(Collection entries)
···
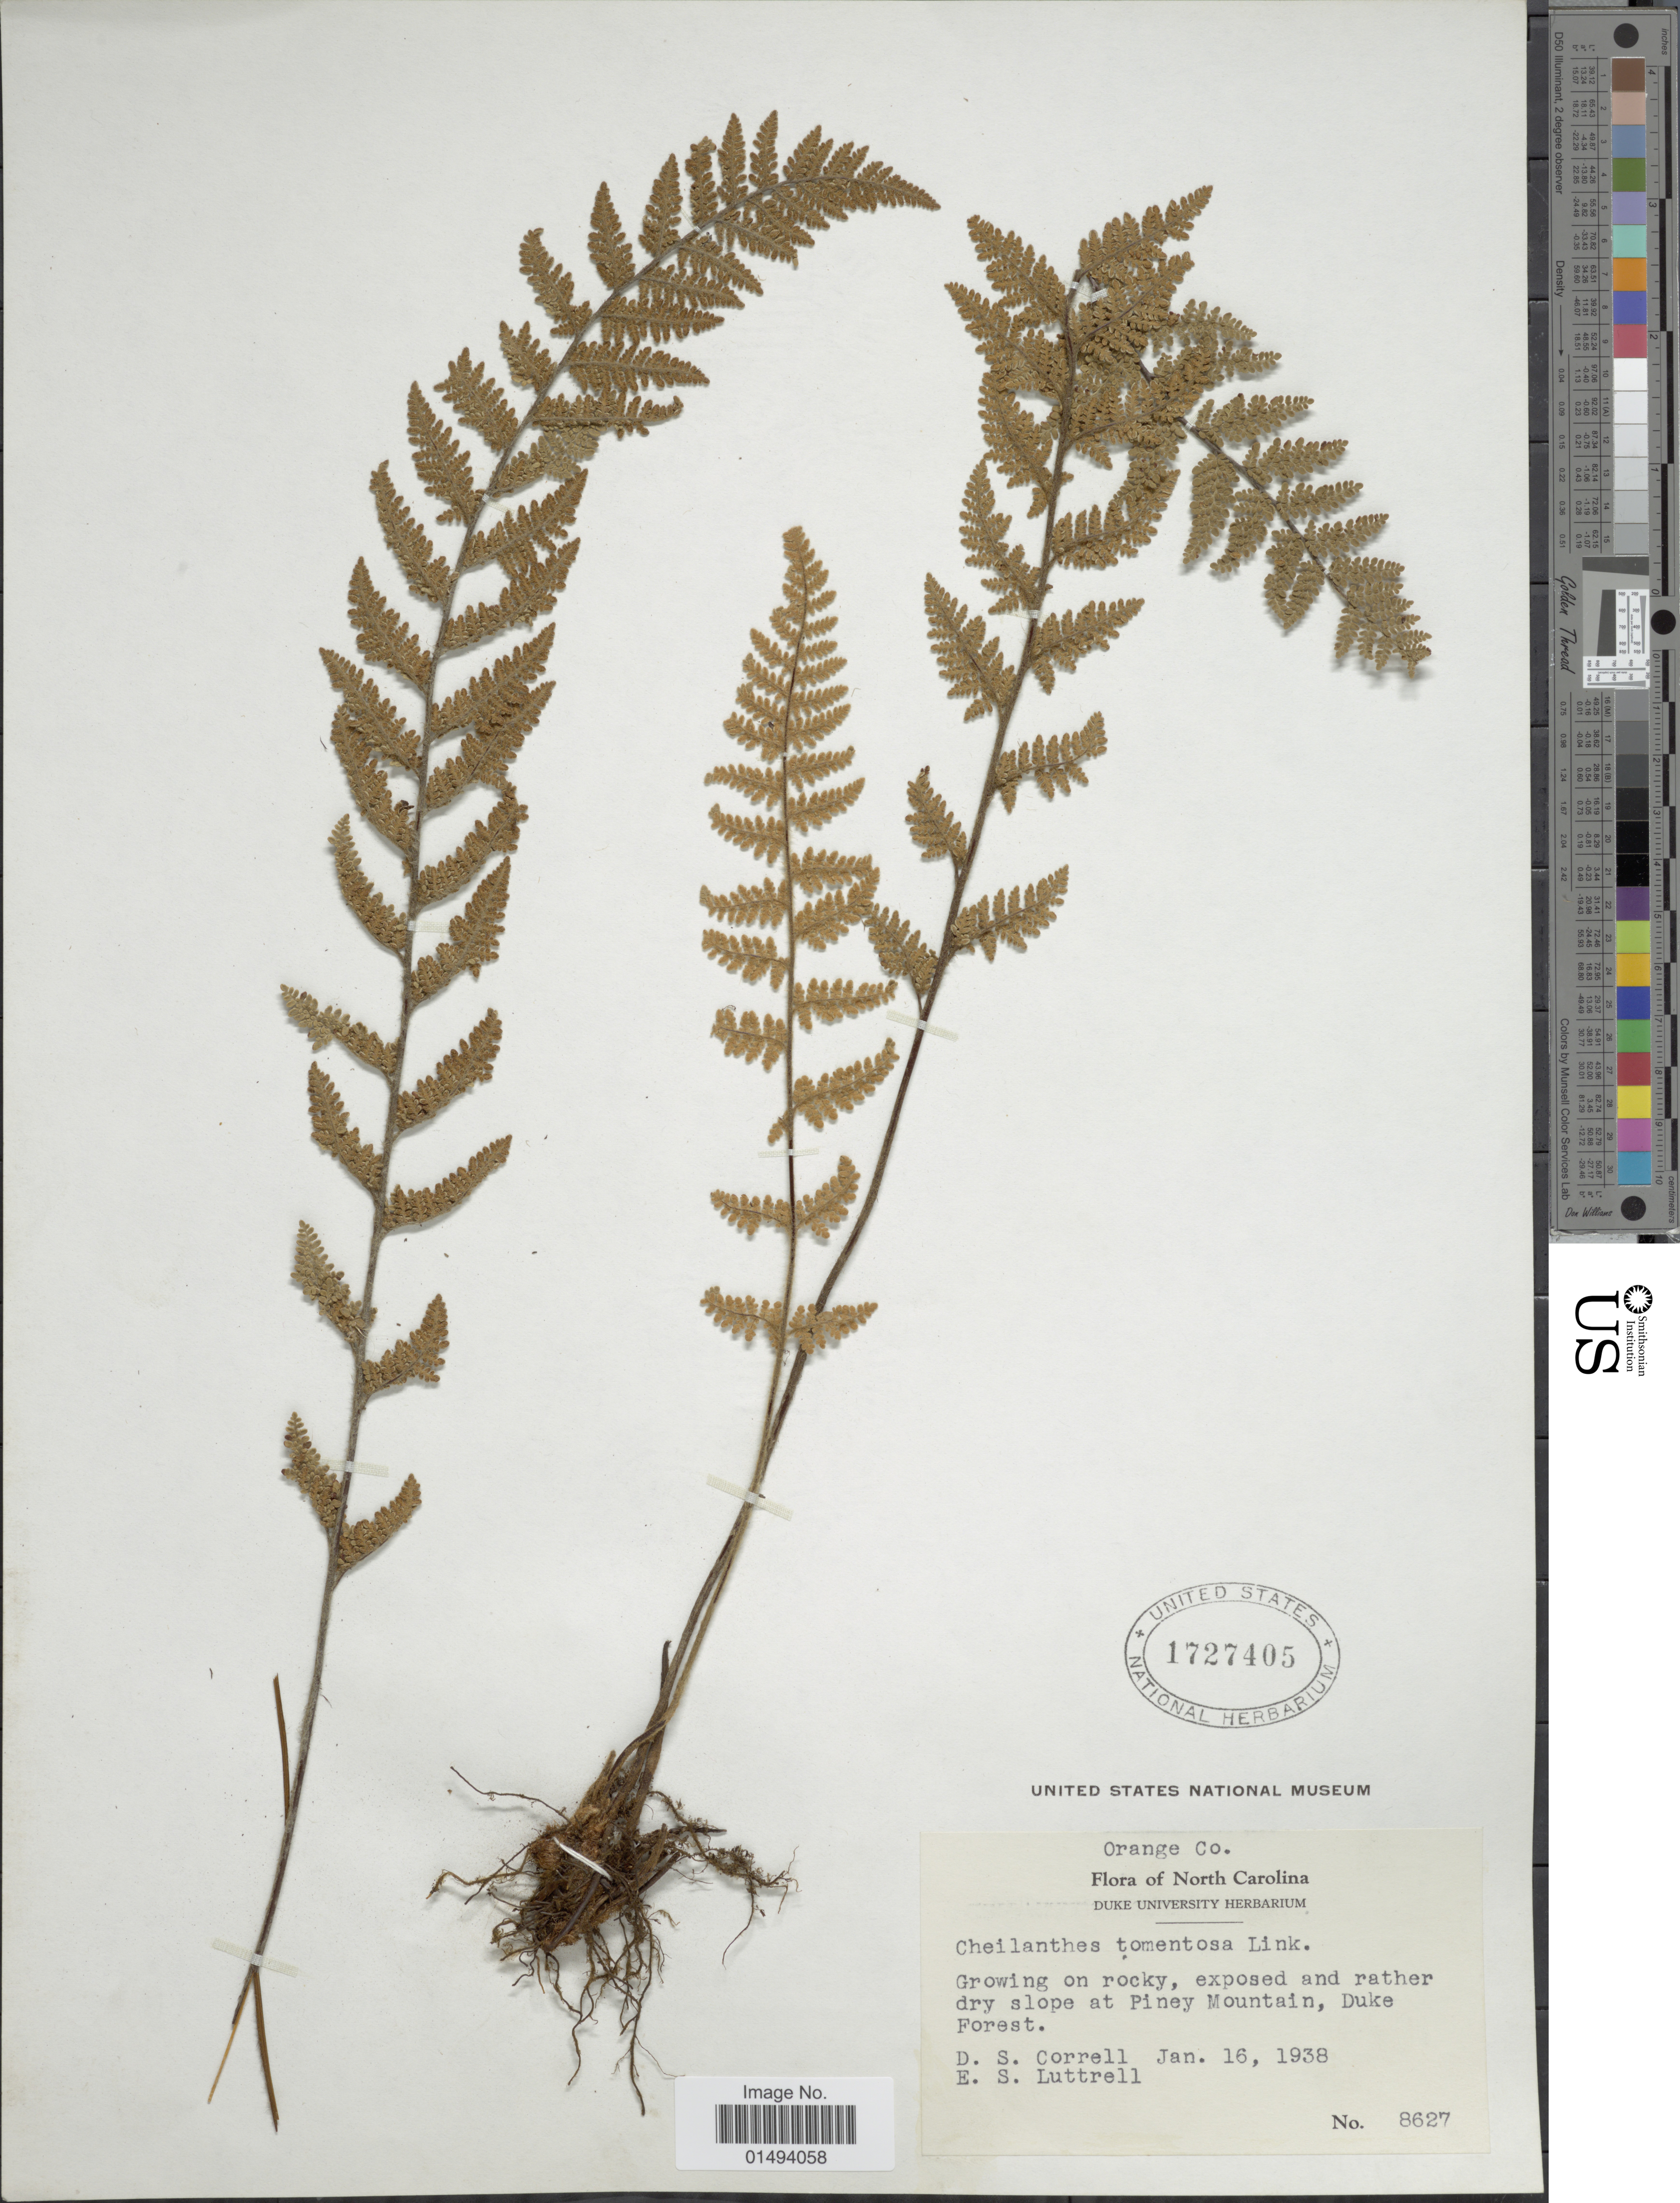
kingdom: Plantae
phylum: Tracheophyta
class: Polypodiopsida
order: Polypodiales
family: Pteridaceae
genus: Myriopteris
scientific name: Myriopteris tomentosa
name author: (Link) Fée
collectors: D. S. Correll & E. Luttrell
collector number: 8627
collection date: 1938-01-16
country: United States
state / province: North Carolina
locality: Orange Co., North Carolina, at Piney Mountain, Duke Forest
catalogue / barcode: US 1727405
···
**Problem statement**: Please output every line of the items above word for word, leaving out the pictures.

**Solution for this task**:
kingdom: Plantae
phylum: Tracheophyta
class: Polypodiopsida
order: Polypodiales
family: Pteridaceae
genus: Myriopteris
scientific name: Myriopteris tomentosa
name author: (Link) Fée
collectors: D. S. Correll & E. Luttrell
collector number: 8627
collection date: 1938-01-16
country: United States
state / province: North Carolina
locality: Orange Co., North Carolina, at Piney Mountain, Duke Forest
catalogue / barcode: US 1727405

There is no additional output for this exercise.